What to do after a data breach: a step-by-step checklist
Getting told your data was exposed is unsettling, but the right response is a short, ordered checklist — not panic. Work through these steps in order; the early ones matter most.
Your post-breach checklist
- Confirm the breach is real. Scammers send fake "you have been breached" emails to get you to click. Do not click links in the notification. Instead, go directly to the company’s site, or verify the breach independently on Have I Been Pwned.
- Change the affected password immediately. Log in the normal way (not through the email link) and set a new, unique password for the breached account.
- Change that password anywhere you reused it. If the leaked password protected any other account, change those too. Attackers will try the leaked combination across dozens of popular sites within hours.
- Turn on two-factor authentication. Add 2FA to the breached account and to your primary email. It is the single biggest thing that makes a leaked password useless to an attacker.

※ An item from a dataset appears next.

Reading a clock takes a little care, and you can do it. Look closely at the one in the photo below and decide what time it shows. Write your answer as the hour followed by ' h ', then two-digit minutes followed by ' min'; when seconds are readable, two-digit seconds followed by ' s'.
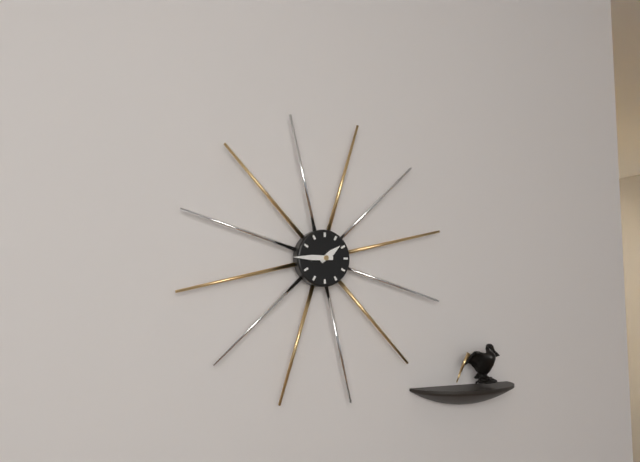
1 h 45 min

- Watch for targeted phishing. Breached data — your name, address, and which company leaked it — is used to craft convincing scam messages. For the next few weeks, be extra skeptical of emails, texts, and calls referencing that company.
- Freeze your credit if financial or ID data leaked. If a Social Security number, bank details, or full date of birth were exposed, place a free credit freeze with the three major bureaus. It is free, reversible, and blocks new accounts opened in your name.
- Keep monitoring going forward. The same accounts can be exposed again in a future breach. Ongoing monitoring means you find out immediately next time instead of months later. Clearly does this for free and tells you what each new breach means for you.
Done in order, this whole list takes well under an hour and closes the doors that a breach leaves open. The people who get hurt are usually the ones who reused a password and never found out it leaked.